One pollster describes the difficulty today in reaching potential voters:

As the years drifted by, it took more and more voters per cluster for us to get a single voter to agree to an interview. Between 1984 and 1989, when caller ID was rolled out, more voters began to ignore our calls. The advent of answering machines and then voicemail further reduced responses. Voters screen their calls more aggressively, so cooperation with pollsters has steadily declined year-by-year. Whereas once I could extract one complete interview from five voters, it can now take calls to as many as 100 voters to complete a single interview, even more in some segments of the electorate…
I offer my own experience from Florida in the 2020 election to illustrate the problem. I conducted tracking polls in the weeks leading up to the presidential election. To complete 1,510 interviews over several weeks, we had to call 136,688 voters. In hard-to-interview Florida, only 1 in 90-odd voters would speak with our interviewers. Most calls to voters went unanswered or rolled over to answering machines or voicemail, never to be interviewed despite multiple attempts.

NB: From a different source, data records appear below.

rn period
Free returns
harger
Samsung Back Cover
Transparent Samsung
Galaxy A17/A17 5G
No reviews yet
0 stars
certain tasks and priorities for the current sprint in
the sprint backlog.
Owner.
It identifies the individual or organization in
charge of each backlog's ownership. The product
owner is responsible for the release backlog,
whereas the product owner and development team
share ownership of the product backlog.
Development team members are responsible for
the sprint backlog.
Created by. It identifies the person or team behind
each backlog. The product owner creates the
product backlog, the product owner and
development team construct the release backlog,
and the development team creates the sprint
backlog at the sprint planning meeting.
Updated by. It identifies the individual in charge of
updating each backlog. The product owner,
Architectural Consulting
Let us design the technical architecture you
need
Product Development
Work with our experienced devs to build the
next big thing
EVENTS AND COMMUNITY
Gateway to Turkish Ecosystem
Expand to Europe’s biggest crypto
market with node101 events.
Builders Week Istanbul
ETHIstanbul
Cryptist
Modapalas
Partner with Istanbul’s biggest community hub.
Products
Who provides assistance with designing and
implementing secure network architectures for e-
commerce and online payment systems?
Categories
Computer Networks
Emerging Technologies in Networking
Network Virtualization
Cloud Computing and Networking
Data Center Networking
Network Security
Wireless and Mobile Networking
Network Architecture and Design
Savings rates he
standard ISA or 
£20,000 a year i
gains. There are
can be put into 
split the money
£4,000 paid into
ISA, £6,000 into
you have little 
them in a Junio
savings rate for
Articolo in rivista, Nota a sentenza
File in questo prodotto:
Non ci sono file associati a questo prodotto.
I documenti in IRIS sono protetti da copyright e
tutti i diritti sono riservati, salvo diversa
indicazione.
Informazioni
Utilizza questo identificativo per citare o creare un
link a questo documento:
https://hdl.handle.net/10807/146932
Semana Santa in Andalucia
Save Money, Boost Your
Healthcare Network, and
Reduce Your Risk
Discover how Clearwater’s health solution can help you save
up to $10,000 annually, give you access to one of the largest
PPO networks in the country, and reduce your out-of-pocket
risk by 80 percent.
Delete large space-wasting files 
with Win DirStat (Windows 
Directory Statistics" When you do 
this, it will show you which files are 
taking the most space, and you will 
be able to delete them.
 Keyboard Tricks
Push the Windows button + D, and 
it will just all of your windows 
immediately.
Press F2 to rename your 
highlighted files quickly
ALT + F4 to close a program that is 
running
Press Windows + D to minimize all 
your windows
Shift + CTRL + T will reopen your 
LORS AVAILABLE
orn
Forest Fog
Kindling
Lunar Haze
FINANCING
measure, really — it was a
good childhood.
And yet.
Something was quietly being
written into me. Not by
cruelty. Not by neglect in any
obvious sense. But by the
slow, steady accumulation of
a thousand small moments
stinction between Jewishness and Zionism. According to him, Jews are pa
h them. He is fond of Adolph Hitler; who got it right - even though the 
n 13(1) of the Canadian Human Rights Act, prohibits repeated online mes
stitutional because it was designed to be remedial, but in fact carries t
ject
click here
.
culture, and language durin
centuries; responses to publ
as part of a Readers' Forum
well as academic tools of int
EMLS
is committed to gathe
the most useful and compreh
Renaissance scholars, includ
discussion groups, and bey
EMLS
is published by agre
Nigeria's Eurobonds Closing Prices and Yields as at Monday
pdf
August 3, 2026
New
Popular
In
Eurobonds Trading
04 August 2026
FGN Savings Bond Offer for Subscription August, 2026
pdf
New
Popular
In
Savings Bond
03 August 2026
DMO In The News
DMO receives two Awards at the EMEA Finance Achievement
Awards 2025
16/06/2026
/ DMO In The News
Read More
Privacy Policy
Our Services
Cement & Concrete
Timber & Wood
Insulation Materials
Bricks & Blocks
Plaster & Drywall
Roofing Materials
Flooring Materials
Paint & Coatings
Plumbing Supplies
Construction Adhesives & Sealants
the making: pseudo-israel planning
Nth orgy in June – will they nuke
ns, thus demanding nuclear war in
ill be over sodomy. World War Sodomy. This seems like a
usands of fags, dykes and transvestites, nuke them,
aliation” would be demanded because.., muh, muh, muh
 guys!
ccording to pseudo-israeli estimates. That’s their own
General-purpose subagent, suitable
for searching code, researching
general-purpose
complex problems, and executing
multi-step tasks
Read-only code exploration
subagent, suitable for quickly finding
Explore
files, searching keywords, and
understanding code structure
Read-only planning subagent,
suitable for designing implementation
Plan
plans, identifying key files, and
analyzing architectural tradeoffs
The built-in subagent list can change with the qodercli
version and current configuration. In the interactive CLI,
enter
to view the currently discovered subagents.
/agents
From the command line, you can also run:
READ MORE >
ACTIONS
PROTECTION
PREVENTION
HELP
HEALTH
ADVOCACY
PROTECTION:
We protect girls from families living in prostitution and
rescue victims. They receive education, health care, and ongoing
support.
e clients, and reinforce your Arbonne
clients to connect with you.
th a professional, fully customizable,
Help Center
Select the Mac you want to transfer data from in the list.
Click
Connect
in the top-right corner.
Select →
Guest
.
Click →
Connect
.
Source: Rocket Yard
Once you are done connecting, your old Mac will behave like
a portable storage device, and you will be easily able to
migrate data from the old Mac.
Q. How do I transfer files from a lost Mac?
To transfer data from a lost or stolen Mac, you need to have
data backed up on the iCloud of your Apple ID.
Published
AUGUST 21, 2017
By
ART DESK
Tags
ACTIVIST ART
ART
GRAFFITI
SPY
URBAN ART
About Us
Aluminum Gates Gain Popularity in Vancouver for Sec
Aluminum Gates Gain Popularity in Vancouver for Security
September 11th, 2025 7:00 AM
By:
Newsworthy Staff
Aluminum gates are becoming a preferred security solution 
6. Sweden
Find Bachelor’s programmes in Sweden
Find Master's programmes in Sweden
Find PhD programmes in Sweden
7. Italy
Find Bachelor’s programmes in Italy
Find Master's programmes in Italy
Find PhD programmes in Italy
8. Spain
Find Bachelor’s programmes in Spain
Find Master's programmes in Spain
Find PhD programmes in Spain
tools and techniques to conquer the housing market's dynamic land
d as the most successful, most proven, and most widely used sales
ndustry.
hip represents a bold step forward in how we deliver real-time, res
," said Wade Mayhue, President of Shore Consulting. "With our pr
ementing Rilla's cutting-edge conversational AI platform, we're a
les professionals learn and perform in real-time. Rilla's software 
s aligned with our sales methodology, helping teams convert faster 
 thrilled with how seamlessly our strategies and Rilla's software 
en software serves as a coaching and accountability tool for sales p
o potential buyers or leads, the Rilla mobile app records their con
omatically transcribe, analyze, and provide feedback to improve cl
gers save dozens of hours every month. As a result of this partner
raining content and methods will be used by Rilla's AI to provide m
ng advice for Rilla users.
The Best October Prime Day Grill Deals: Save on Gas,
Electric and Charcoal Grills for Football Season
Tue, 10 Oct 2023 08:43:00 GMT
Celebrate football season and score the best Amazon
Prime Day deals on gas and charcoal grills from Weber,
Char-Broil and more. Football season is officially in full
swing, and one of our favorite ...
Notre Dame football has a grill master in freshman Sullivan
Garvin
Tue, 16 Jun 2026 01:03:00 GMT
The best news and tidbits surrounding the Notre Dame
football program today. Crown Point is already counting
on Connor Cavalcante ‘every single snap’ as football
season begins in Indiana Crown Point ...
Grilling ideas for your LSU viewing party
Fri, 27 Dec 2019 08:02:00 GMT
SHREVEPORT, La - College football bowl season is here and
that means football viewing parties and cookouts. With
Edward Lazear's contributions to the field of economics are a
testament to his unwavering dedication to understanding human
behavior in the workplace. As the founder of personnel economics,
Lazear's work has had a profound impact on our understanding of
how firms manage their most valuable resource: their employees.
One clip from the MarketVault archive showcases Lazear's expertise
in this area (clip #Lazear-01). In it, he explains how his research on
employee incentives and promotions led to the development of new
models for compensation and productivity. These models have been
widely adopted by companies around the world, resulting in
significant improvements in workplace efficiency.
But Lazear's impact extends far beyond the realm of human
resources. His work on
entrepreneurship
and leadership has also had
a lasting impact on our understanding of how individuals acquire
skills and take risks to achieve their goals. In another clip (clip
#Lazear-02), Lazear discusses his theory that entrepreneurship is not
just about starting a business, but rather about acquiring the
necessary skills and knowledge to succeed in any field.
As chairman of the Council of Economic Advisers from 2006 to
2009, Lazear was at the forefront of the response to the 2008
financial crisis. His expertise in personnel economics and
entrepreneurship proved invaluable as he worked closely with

The final wave of polling, conducted Oct. 25-27 to complete 500 interviews, was the worst for cooperation. We could finish interviews with only four-tenths of one percent from our pool of potential respondents. As a result, this supposed “random sample survey” seemingly yielded, as did most all Florida polls, lower support for President Trump than he earned on Election Day.
After the election, I noted wide variations in completion rates across different categories of voters, but nearly all were still too low for any actual randomness to be assumed or implied.
This is a basic Research Methods class issue: if you cannot collect a good sample, you are going to have a hard time reflecting reality for the population.
Here is the part I understand less. This is not a new issue. As noted above, response rates have been falling for decades. Part of it is new technology. Some of it involves new behavior, such as ignoring phone calls or distrust of political polling. The amount of polling and data collection that takes place now can lead to survey fatigue.
But, it is interesting that the techniques used to collect this data are roughly the same. Of course, it has moved from land lines to cell phones and perhaps even texting or recruited online pools of potential voters. The technology has changed some but the idea is similar in trying to reach out to a broad set of people and hope a representative enough sample responds.
Perhaps it is time for new techniques. The old ones have some advantages including the ability to relatively quickly reach a large number of people and researchers and consultants are used to these techniques. And I do not have the answers for what might work better. Researchers embedded in different communities who could collect data over time? Finding public spaces frequented by diverse populations and approaching people there? Working more closely with bellwhether or representative places or populations to track what is going on there?
Even with these low response rates, polling can still tell us something. It is not as bad as picking randomly or flipping a coin. Yet, it is not accurate enough in recent years. If researchers want to collect valid and reliable polling data in the future, new approaches may be in order.